Good business practice defines management as the art of ‘getting things done through other people’. This is absolutely true in well-run, complex organisations. But it is equally true in the most simple of business relationships – that of a franchisor and its franchisees.

The essence of franchise management is that the franchisor (or parent organisation) refines and packages its proven operating systems, together with its brand profile, into a business system. This they make available to other people (who buy their franchise) who then simply follow the procedures and systems to maximise their chances of success.




It works in theory, and it works in practice. But not everyone ‘gets’ it.
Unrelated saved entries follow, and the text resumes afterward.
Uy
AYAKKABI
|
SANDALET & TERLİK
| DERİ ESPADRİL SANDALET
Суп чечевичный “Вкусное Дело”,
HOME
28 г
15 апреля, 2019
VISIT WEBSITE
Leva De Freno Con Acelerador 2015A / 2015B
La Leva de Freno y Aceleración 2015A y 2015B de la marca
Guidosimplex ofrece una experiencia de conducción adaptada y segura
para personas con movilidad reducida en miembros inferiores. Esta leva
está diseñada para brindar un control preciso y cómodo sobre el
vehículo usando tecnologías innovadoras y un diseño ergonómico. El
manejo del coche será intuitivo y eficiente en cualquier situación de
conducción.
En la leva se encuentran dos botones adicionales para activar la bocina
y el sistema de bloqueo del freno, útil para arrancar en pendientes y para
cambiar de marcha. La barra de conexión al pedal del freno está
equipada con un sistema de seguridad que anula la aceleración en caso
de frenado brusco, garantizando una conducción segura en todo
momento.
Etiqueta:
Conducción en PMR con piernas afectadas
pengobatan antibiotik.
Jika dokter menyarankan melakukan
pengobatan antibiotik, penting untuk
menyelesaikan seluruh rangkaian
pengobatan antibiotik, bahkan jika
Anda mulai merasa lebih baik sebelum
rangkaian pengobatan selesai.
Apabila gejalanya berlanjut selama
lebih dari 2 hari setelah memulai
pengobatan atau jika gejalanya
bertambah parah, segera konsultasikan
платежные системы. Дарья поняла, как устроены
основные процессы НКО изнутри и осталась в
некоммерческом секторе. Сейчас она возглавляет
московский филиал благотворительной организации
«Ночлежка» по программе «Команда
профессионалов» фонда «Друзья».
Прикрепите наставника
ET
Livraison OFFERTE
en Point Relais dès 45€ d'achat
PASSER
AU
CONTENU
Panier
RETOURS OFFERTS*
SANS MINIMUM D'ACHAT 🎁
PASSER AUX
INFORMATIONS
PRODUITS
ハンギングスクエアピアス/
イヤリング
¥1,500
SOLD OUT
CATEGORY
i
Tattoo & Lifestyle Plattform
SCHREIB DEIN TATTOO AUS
Some franchisors think that they are in a relationship with their franchisees whereby they can dictate and manipulate the lives and the well-being of their contracted business partners (their franchisees) to their own self-centred ends.  The result is almost always a disaster – and usually ends in penalties from the regulator, possible litigation, followed by brand damage and franchisee dissatisfaction.
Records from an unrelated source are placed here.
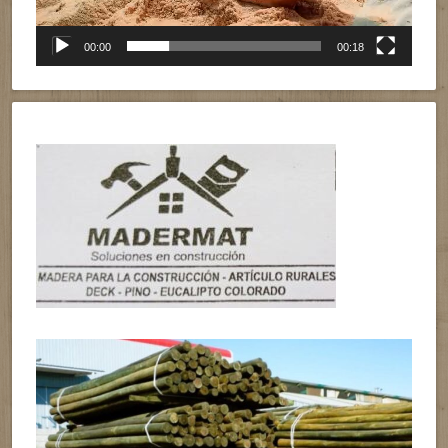
00:00
00:18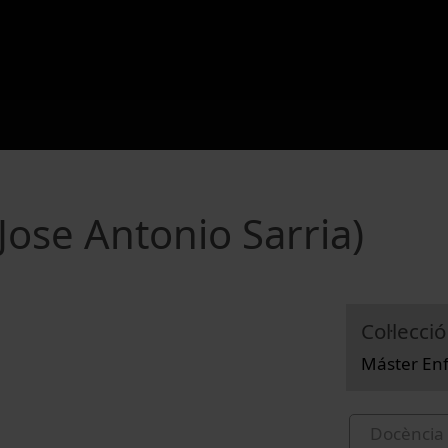
Jose Antonio Sarria)
Col·lecció
Máster Enf
Docència 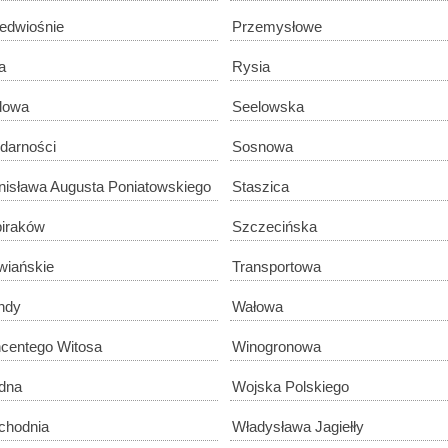
edwiośnie
Przemysłowe
a
Rysia
dowa
Seelowska
idarności
Sosnowa
nisława Augusta Poniatowskiego
Staszica
iraków
Szczecińska
wiańskie
Transportowa
ndy
Wałowa
centego Witosa
Winogronowa
dna
Wojska Polskiego
chodnia
Władysława Jagiełły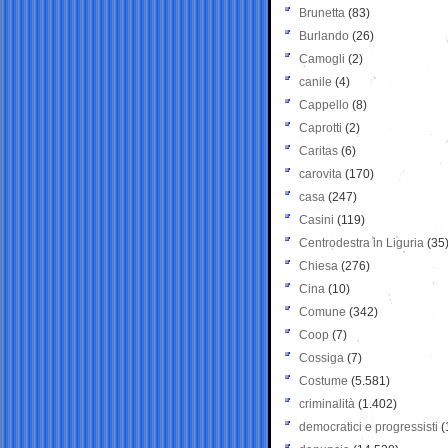
Brunetta
(83)
Burlando
(26)
Camogli
(2)
canile
(4)
Cappello
(8)
Caprotti
(2)
Caritas
(6)
carovita
(170)
casa
(247)
Casini
(119)
Centrodestra in Liguria
(35
Chiesa
(276)
Cina
(10)
Comune
(342)
Coop
(7)
Cossiga
(7)
Costume
(5.581)
criminalità
(1.402)
democratici e progressisti
(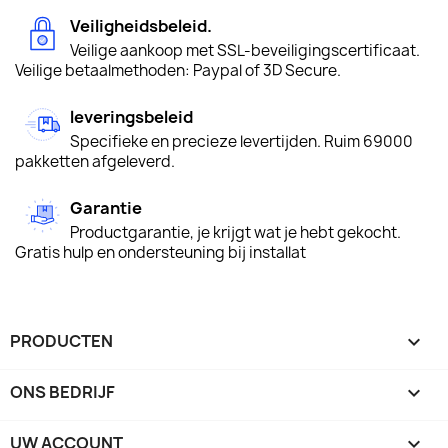
Veiligheidsbeleid.
Veilige aankoop met SSL-beveiligingscertificaat.
Veilige betaalmethoden: Paypal of 3D Secure.
leveringsbeleid
Specifieke en precieze levertijden. Ruim 69000
pakketten afgeleverd.
Garantie
Productgarantie, je krijgt wat je hebt gekocht.
Gratis hulp en ondersteuning bij installat
PRODUCTEN

ONS BEDRIJF

UW ACCOUNT
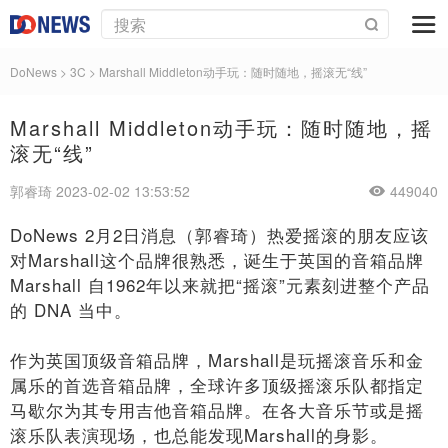
DoNews
>
3C
>
Marshall Middleton动手玩：随时随地，摇滚无“线”
Marshall Middleton动手玩：随时随地，摇
滚无“线”
郭睿琦 2023-02-02 13:53:52
449040
DoNews 2月2日消息（郭睿琦）热爱摇滚的朋友应该
对Marshall这个品牌很熟悉，诞生于英国的音箱品牌
Marshall 自1962年以来就把“摇滚”元素刻进整个产品
的 DNA 当中。
作为英国顶级音箱品牌，Marshall是玩摇滚音乐和金
属乐的首选音箱品牌，全球许多顶级摇滚乐队都指定
马歇尔为其专用吉他音箱品牌。在各大音乐节或是摇
滚乐队表演现场，也总能发现Marshall的身影。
A smart, intelligent franchisor, on the other hand, recognises the synergistic power of the win-win in good franchise management and sets out to fully support their franchisees.

It’s an attitude thing! A desire on the part of a franchisor to genuinely help others build something for themselves. Smart franchisors understand that there is no greater motivation in a franchisee than seeing real, tangible rewards by working hard to build a business and a life, that they can control and be proud of.

Disempowering a franchisee by a franchisor will create a compounding negative synergy. However, a practical helping hand, together with a sincere desire to work collaboratively with a franchisee, will generate the multiplier effect that franchising is renowned for.

Think about it the next time you hear or read negative media stories about how badly some franchisors have treated their franchisees. They do themselves no favours.  Poor franchisors are the opposite of good managers and, at the end of the day, they are only harming their business, themselves and their franchisees.




Franchising has a 50-plus year history of building personal and business prosperity by recognising the duality of company systems being utilised by local-area owner-operators. This model is continuing to grow and evolve.  It still can, and will, create prosperity for those who understand its power. Implementing it properly benefits all stakeholders – franchisor, franchisees, employees, customers and the whole broader society.